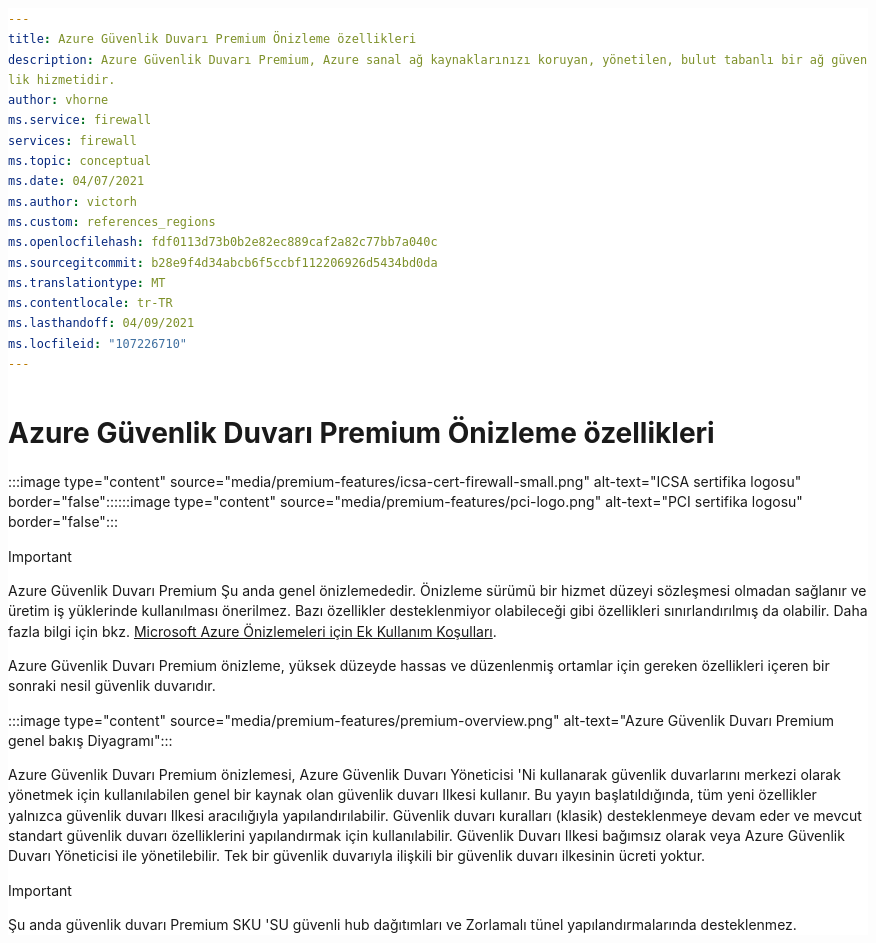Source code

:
 ```yaml
---
title: Azure Güvenlik Duvarı Premium Önizleme özellikleri
description: Azure Güvenlik Duvarı Premium, Azure sanal ağ kaynaklarınızı koruyan, yönetilen, bulut tabanlı bir ağ güvenlik hizmetidir.
author: vhorne
ms.service: firewall
services: firewall
ms.topic: conceptual
ms.date: 04/07/2021
ms.author: victorh
ms.custom: references_regions
ms.openlocfilehash: fdf0113d73b0b2e82ec889caf2a82c77bb7a040c
ms.sourcegitcommit: b28e9f4d34abcb6f5ccbf112206926d5434bd0da
ms.translationtype: MT
ms.contentlocale: tr-TR
ms.lasthandoff: 04/09/2021
ms.locfileid: "107226710"
---
```

# <a name="azure-firewall-premium-preview-features"></a>Azure Güvenlik Duvarı Premium Önizleme özellikleri

:::image type="content" source="media/premium-features/icsa-cert-firewall-small.png" alt-text="ICSA sertifika logosu" border="false"::::::image type="content" source="media/premium-features/pci-logo.png" alt-text="PCI sertifika logosu" border="false":::


> [!IMPORTANT]
> Azure Güvenlik Duvarı Premium Şu anda genel önizlemededir.
> Önizleme sürümü bir hizmet düzeyi sözleşmesi olmadan sağlanır ve üretim iş yüklerinde kullanılması önerilmez. Bazı özellikler desteklenmiyor olabileceği gibi özellikleri sınırlandırılmış da olabilir. Daha fazla bilgi için bkz. [Microsoft Azure Önizlemeleri için Ek Kullanım Koşulları](https://azure.microsoft.com/support/legal/preview-supplemental-terms/).

 Azure Güvenlik Duvarı Premium önizleme, yüksek düzeyde hassas ve düzenlenmiş ortamlar için gereken özellikleri içeren bir sonraki nesil güvenlik duvarıdır.

:::image type="content" source="media/premium-features/premium-overview.png" alt-text="Azure Güvenlik Duvarı Premium genel bakış Diyagramı":::

Azure Güvenlik Duvarı Premium önizlemesi, Azure Güvenlik Duvarı Yöneticisi 'Ni kullanarak güvenlik duvarlarını merkezi olarak yönetmek için kullanılabilen genel bir kaynak olan güvenlik duvarı Ilkesi kullanır. Bu yayın başlatıldığında, tüm yeni özellikler yalnızca güvenlik duvarı Ilkesi aracılığıyla yapılandırılabilir. Güvenlik duvarı kuralları (klasik) desteklenmeye devam eder ve mevcut standart güvenlik duvarı özelliklerini yapılandırmak için kullanılabilir.  Güvenlik Duvarı Ilkesi bağımsız olarak veya Azure Güvenlik Duvarı Yöneticisi ile yönetilebilir. Tek bir güvenlik duvarıyla ilişkili bir güvenlik duvarı ilkesinin ücreti yoktur.

> [!IMPORTANT]
> Şu anda güvenlik duvarı Premium SKU 'SU güvenli hub dağıtımları ve Zorlamalı tünel yapılandırmalarında desteklenmez.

──────────

Problem statement:
Take the line above containing "Azure Güvenlik Duvarı Premium önizleme, yüksek", the line containing "Duvarı Premium genel", and all lines in between, and copy them exactly without anything else.

Output for this task:
 Azure Güvenlik Duvarı Premium önizleme, yüksek düzeyde hassas ve düzenlenmiş ortamlar için gereken özellikleri içeren bir sonraki nesil güvenlik duvarıdır.

:::image type="content" source="media/premium-features/premium-overview.png" alt-text="Azure Güvenlik Duvarı Premium genel bakış Diyagramı":::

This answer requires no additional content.